== WHAT YOU WILL DO ==
A - In the review of Mobius Dick, what causes the parallel realities in the novel to interfere with one another?
B - Pick up the review of Mobius Dick after its last sentence and continue it.

== EXCERPTED PASSAGE ==
────────────────────
Today’s topic is Mobius Dick by Andrew Crumey.
I have to admit it took me some time to digest this novel. The author presents the story through different threads, one in our present day, the story of John Ringer, and by using a fiction book technique, it presents corresponding elements few decades earlier, in the life of Schrodinger and Hinze. The author is a physics writer, a writer which combines principles from physics into literature. His story is based on different realities, parallel worlds, which begin to interfere.
The main character, John Ringer, an usual physics teacher, who has a linger for his lost love Helen, is caught in the wish of finding her again, only to find one of her replicas, a Helen which is very similar to his own, but yet completely different. The principle the book is based on is Schrodinger’s cat, a cat which is simultaneously dead and alive, until we open the box. At this point, the universe splits into two different ones, one in which the cat is dead and one in which the cat is alive. Every choice that we make, it opens up different realities, or different universes. The vacuum machine thins the boundaries between this realities, making them interfere.
The threads of the story are always interconnected, Ringer’s Helen is depicted in the past as Clara, a woman which Hinze exploits, and later is caught in a sanatorium for people with memory disorders, but also as Laura, an investigating journalist.
────────────────────
== Extracted page text data ==
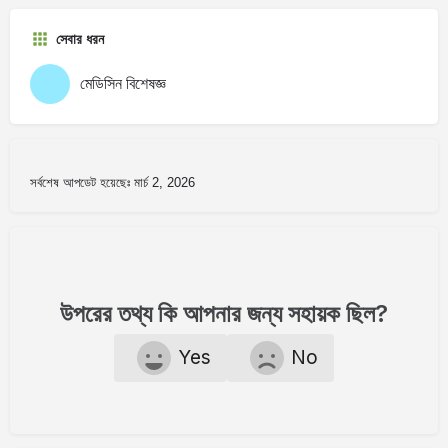
সেবার ধরন
মেডিসিন বিশেষজ্ঞ
সর্বশেষ আপডেট হয়েছেঃ মার্চ 2, 2026
উপরের তথ্য কি আপনার জন্য সহায়ক ছিল?
Yes
No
────────────────────
== WRITTEN RESPONSES ==
A - The vacuum machine causes the interference. It thins the boundaries between the realities that split off with every choice.

B -
The author uses concepts from the fantastic novel, in which the character experiences some extraordinary events, which are completely unusual and supernatural. Ringer doesn’t know what is happening, although he has many of the pieces of the puzzle laying beside him. He begins to see glimpses of his alternate realities, meets his alter, and different versions of the Helen he once knew. He doesn’t understand though, and is lost in a fight he can’t possibly win. The confusion is primary generated by the interconnection with a different reality, one that cannot exist there.
The effect of the realities beginning to interaction is the mental disorder that doctor Blake is investigating. Here, the author exploits a more dark theme, where the mad scientist wants to do anything to prove his theory. Doctor Blake imposes false memories into the patients, confusing them and making them believe what she wants, only to prove her concepts. The doctor is willing to step on dead bodies just to prove that she is right, and for the good of the future patients, no matter the consequences of the current ones, which are being used for the greater benefit of science. Mental manipulation is present in everything doctor Blake does to her patients, unknowing that the hallucinations and memory loss are consequences of interfering with an alternate past or an alternate future.
Ringer and Clara prove to be mere consequences of some past actions. In the end they return to their zero moment, being sent in past before their birth moment. This only shows that their sole creation is the result of an experiment like Schrodinger’s cat, they are present in a reality but gone in another. Their whole life is the result of an action, and a folding of a specific created reality.
The question mark that the author rises is: what is the meaning of life and the world we are in ? Are we determined in this universe, or are we just random events, consequences of a different experiment, one in which we were created, while other versions of ourselves are somewhere as well ?
The book itself it’s from an universe in which some things can never be true: a female prime minister, or an actor elected as president, or some people that are famous in our universe, like Thomas Mann, never achieved glory.
Andrew Crumey doesn’t write for the uninitiated, and it presents a story full of physics and mistery, hard to digest, but worthwhile. It touches deep human questions and feelings, presented from a cold blood scientist’s point of view.